As for more in the HDD vs Tape comments:
"How much is this 48-tape loader again? Because the HDD headers and logic board are included in the drive price, not just the magnetic disk. The fair comparison becomes 48 drives adding up to 35Tb versus a fully loaded tape interface. Now tape wins."
1TB HDDs run in the range of $55USD each. Bump that to 2TB and you're looking about $70USD each. With an 800GB LTO4 tape running $35USD ($70 for 2 totaling 1.6TB), it becomes a bit clearer. Now we factor in the drive: a Quantum LTO4 drive for $1,600USD. You could likely pick up a 48-slot NEO400S used for just under $10,000. Of course, you could accomplish the same with 24 2TB HDDs as a JBOD (2x 12 drive racks perhaps?) A HP StorageWorks M6412A with a FiberChannel connection would do. You can get a refurb for $1,121USD (refurb because the 48 tape library was priced as "used"). Now, you can complain that the disks need to be stuffed in the hot swap cases to slot into the array, and yes, you're right. So much more hassle than just stuffing a tape in. But what do you get in return? A FiberChannel connection to your JBOD (two of them actually), which would be faster than SCSI Ultra320 I reckon. HDDs in JBOD would be equivalent to tapes with in an archive (since you'll need to sequentially number both if you use some software to write data across them). Of course, with HDDs, you could do any number of backup options. Tapes, you only have one: use a program to write data to it sequentially. HDDs can just be NTFS with raw files, whole disk encrypted, or a 1:1 partition dupe of your server's disk drive.

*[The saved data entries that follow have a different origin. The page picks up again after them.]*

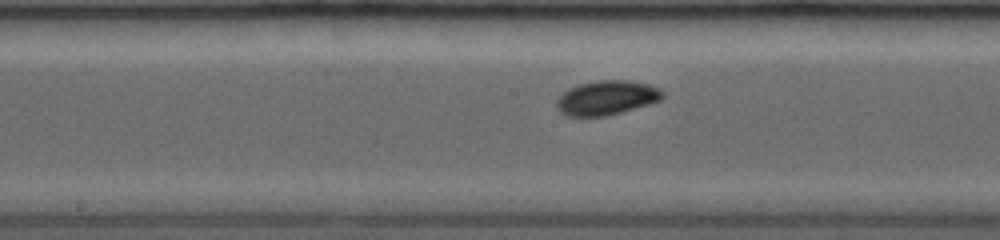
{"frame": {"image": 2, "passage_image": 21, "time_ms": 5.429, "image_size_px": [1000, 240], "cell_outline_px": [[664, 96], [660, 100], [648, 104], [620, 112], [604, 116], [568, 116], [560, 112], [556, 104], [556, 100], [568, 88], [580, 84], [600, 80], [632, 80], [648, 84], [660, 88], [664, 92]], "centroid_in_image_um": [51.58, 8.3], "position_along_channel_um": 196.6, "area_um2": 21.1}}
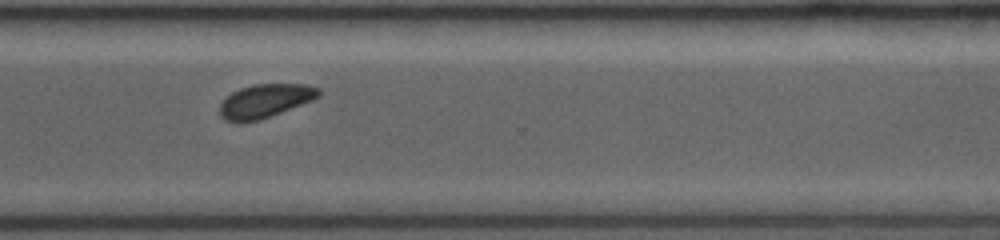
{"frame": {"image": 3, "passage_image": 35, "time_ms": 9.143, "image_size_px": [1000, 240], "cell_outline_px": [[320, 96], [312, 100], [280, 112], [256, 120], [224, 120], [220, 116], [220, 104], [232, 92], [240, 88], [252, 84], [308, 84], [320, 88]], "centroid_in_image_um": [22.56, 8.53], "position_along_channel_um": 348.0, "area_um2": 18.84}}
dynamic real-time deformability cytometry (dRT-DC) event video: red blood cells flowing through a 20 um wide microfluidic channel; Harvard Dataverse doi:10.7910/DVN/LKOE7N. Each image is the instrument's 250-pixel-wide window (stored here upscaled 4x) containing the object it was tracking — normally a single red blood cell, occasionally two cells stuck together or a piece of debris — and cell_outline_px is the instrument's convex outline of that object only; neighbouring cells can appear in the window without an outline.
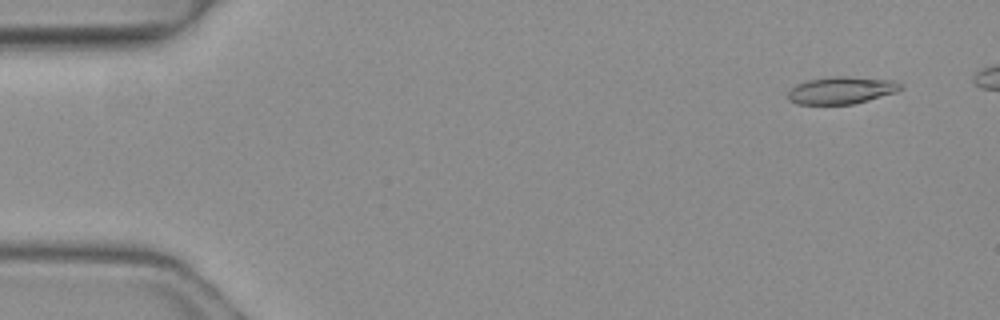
{"species": "common noctule bat (a hibernating species)", "species_latin": "Nyctalus noctula", "temperature_condition": "warm", "stored_images_in_passage": 2, "camera_frame_rate_fps": 3000, "um_per_image_px": 0.085, "animal": {"sex": "female", "body_mass_g": 19.3, "forearm_length_mm": 54.1}, "frame": {"image": 1, "passage_image": 1, "time_ms": 0.0, "image_size_px": [1000, 320], "cell_outline_px": [[904, 88], [896, 92], [868, 100], [852, 104], [796, 104], [788, 100], [788, 92], [796, 84], [808, 80], [832, 76], [848, 76], [896, 80], [904, 84]], "centroid_in_image_um": [71.56, 7.66], "position_along_channel_um": 13.4, "area_um2": 18.09}}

What does tape have going for it? The best thing I can come up with is "industry support." Most backup programs are designed with tape being the eventual end-point. Only recently have D2D2T or D2D2D been popular options. Oh, and a note about readability and just "finding" an old tape drive to read your data: you still need the disk drive to actually work. You need the connectors to use it (Ultra2 SCSI anyone?), and be able to actually install your backup software. Depending on your solution, many of those things can be eliminated with disk. I have no problem finding an ATA66 (very old hard drive)-capable connector. You can get one that converts an ATA disk into a USB drive for <$20USD. I doubt even a dusty used tape drive can be had for that cheap. I'm sure SATA will be in the same boat come another 10-20yrs.